In the Analects of Confucius, one of his disciples, Tsze-Lu, asks Master Confucius what the first thing he intends to do before administering the territory belonging to the Duke of Wei. Confucius replies, “What is necessary is to rectify names.” On being asked why this is important, he says a wise man “corrects names, for if language is not in accordance with the truth of things, affairs cannot be carried onto success.” Not calling things by names which reflect what they truly are is duplicitous. Both the ends and the means of achieving them, are then, premised on deceit. “Police encounters” are an instance of this deceit.
Recently, there has been a spate of encounters across Uttar Pradesh. These extra-judicial killings bypass due processes for quicker results. The primary change, in this case, that needs to take place is to not hide under labels that mask what an encounter really is — premeditated murder. In the rarest of rare cases, the police needs to be able to exercise their ability to apprehend a violent criminal. However, encounters are highly choreographed affairs where the alleged criminal is taken to a suitable spot and then asked to flee. As the criminal tries to escape, he is gunned down and incriminating evidence is placed to fulfill the technical requirements under which an armed officer can shoot a fugitive. A desi katta or country-made revolver is a compelling piece of evidence as there is no way to trace it. Over the years, several policepersons have become infamous as encounter specialists, a dubious honorific that almost implies that there is an art to the whole affair.

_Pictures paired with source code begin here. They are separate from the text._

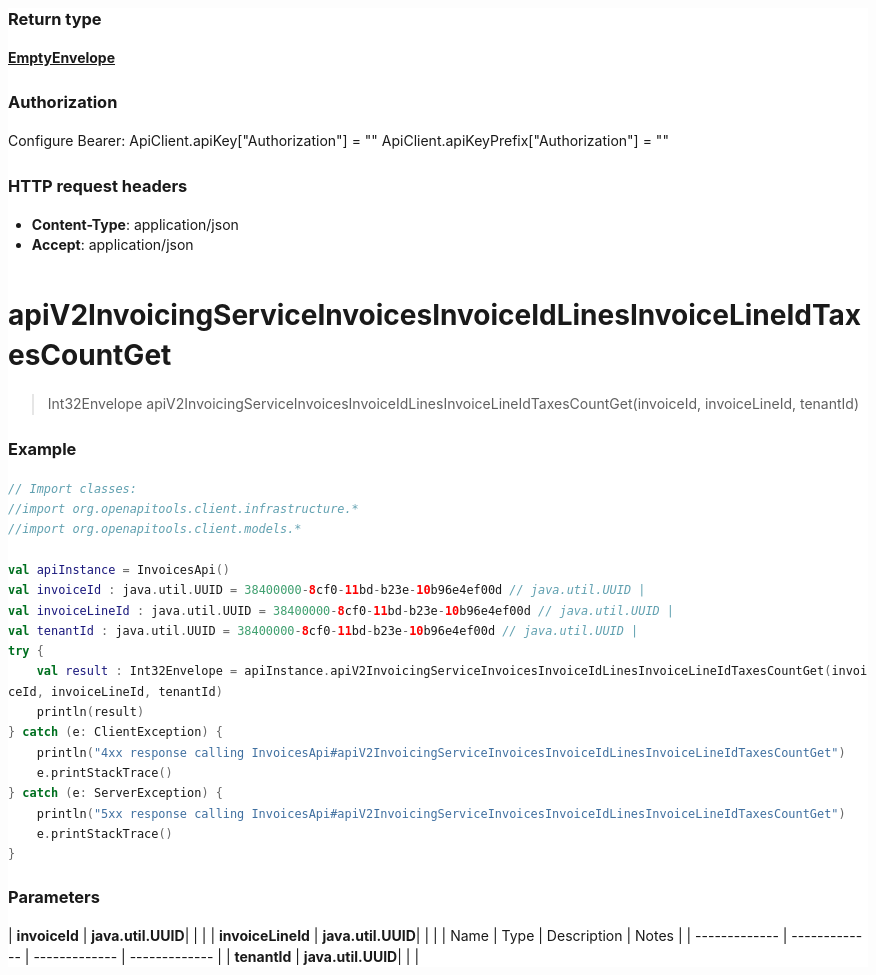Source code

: ### Return type

[**EmptyEnvelope**](EmptyEnvelope.md)

### Authorization


Configure Bearer:
    ApiClient.apiKey["Authorization"] = ""
    ApiClient.apiKeyPrefix["Authorization"] = ""

### HTTP request headers

 - **Content-Type**: application/json
 - **Accept**: application/json

<a id="apiV2InvoicingServiceInvoicesInvoiceIdLinesInvoiceLineIdTaxesCountGet"></a>
# **apiV2InvoicingServiceInvoicesInvoiceIdLinesInvoiceLineIdTaxesCountGet**
> Int32Envelope apiV2InvoicingServiceInvoicesInvoiceIdLinesInvoiceLineIdTaxesCountGet(invoiceId, invoiceLineId, tenantId)



### Example
```kotlin
// Import classes:
//import org.openapitools.client.infrastructure.*
//import org.openapitools.client.models.*

val apiInstance = InvoicesApi()
val invoiceId : java.util.UUID = 38400000-8cf0-11bd-b23e-10b96e4ef00d // java.util.UUID | 
val invoiceLineId : java.util.UUID = 38400000-8cf0-11bd-b23e-10b96e4ef00d // java.util.UUID | 
val tenantId : java.util.UUID = 38400000-8cf0-11bd-b23e-10b96e4ef00d // java.util.UUID | 
try {
    val result : Int32Envelope = apiInstance.apiV2InvoicingServiceInvoicesInvoiceIdLinesInvoiceLineIdTaxesCountGet(invoiceId, invoiceLineId, tenantId)
    println(result)
} catch (e: ClientException) {
    println("4xx response calling InvoicesApi#apiV2InvoicingServiceInvoicesInvoiceIdLinesInvoiceLineIdTaxesCountGet")
    e.printStackTrace()
} catch (e: ServerException) {
    println("5xx response calling InvoicesApi#apiV2InvoicingServiceInvoicesInvoiceIdLinesInvoiceLineIdTaxesCountGet")
    e.printStackTrace()
}
```

### Parameters
| **invoiceId** | **java.util.UUID**|  | |
| **invoiceLineId** | **java.util.UUID**|  | |
| Name | Type | Description  | Notes |
| ------------- | ------------- | ------------- | ------------- |
| **tenantId** | **java.util.UUID**|  | |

The fundamental problem with encouraging encounters is that they not only bypass legal due process, but also empower individuals to take justice into their own hands. Encounters have been misused to settle political scores and even to demonstrate that a particular government is tough on crime. According to the National Human Rights Commission, in the initial 10-month period of Yogi Adityanath’s government, UP topped the list of states when it came to fake encounters and custodial deaths.
The situation is so acute that, following Apple retail manager Vivek Tiwari’s recent killing by a policeman in Lucknow, Adityanath’s immediate impulse was to placate people that this was “not an encounter”. A few days before Tiwari’s killing, the police had shot and killed two young men near Aligarh, Naushad and Mustaqeem. Their “encounter” was even covered by the media who were especially invited to watch the spectacle. This act in itself begs the question as to how the police had prior knowledge of the movements of the two young men. According to the families of Naushad and Mustaqeem, the police forcibly picked them up from their home. Since the encounter, various other reports have emerged. The brother of the temple priest, allegedly killed by Naushad and Mustaqeem, has stated that he believes the two were not the culprits. Following the killings, both the police and goons who are allegedly connected to the Bajrang Dal have accosted and physically assaulted anyone trying to visit the young men’s village, Utrauli. Why were members of the Bajrang Dal, a group linked to the BJP, so keen to prevent visitors from reaching the families of the encounter victims?
People who are from more vulnerable socio-economic backgrounds are more likely to become victims of an “encounter”. Within this group, Muslims have become particularly susceptible. Across India, leaders of the BJP have used language that consistently reinforces the notion that Muslims are criminals, infiltrators, or worse still, a pathological disease in the body politic of India. This rhetoric has to be placed in the larger context of an atmosphere which thrives on the threat of the enemy within. The recent murder of Azeem in Delhi is a stark illustration of how violence has become normalised. The parallels with 1930s Germany are evident — it was precisely the paranoia propagated by the state against Jews that led to the common German citizen turning a blind eye to blatant injustice. Like the Muslims, Dalits, rationalists or anyone who dares to dissent today, the Jews were held responsible for anything which went wrong in Germany, then.
It is unsurprising, therefore, that Muslims and Dalits also tend to be the victims of most other forms of extra-judicial killings such as vigilantism and mob lynchings. The hyper-normalisation of communal violence in recent years has been so successful that lynchings hardly evoke the outrage that they should. In an atmosphere such as this, countering “police encounters” will barely seem like a matter of urgency. However, it is important to remember that the conduct of the state is ultimately what gives sanction to civilians who take matters into their own hands. Nearly all political parties have been complicit in encouraging encounters, and, therefore, this is an issue around which a cross-party consensus is needed. Urgent steps need to be taken by the government to preserve the sanctity of the law. Perhaps one important step to halt this legally and morally reprehensible practice would be by calling police encounters what they really are — extrajudicial murders.